• [Task objective] Reproduce, from the lines below, exactly the stretch that begins at the line containing "ottoman: present [276,447,480,626]" and ends at the line containing "jar: present [1087,734,1120,787]", both included.

• [Records for the task]
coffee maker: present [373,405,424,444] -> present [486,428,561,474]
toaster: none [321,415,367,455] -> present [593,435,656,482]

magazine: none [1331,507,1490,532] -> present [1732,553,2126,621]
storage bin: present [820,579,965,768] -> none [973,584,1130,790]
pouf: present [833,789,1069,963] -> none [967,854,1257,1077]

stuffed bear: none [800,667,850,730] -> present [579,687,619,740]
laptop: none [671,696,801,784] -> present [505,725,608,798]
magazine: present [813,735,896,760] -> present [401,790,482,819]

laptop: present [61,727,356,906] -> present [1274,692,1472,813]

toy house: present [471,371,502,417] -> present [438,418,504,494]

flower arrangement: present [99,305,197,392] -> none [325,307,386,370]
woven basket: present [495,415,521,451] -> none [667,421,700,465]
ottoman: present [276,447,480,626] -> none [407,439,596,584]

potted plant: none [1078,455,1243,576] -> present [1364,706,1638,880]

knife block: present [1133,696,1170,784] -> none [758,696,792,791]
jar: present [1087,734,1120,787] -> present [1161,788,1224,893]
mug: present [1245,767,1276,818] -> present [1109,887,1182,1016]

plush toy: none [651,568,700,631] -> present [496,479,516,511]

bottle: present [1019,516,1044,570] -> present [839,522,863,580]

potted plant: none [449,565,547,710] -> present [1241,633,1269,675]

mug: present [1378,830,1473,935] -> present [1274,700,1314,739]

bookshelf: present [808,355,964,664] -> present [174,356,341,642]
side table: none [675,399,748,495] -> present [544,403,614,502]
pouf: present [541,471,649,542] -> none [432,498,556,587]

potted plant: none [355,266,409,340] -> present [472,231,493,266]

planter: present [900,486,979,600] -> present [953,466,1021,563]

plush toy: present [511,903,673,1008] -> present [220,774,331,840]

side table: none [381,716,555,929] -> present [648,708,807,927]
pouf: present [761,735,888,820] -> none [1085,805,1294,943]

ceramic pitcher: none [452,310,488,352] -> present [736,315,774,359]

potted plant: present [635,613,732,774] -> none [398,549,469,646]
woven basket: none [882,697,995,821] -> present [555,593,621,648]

• [Written answer]
ottoman: present [276,447,480,626] -> none [407,439,596,584]

potted plant: none [1078,455,1243,576] -> present [1364,706,1638,880]

knife block: present [1133,696,1170,784] -> none [758,696,792,791]
jar: present [1087,734,1120,787] -> present [1161,788,1224,893]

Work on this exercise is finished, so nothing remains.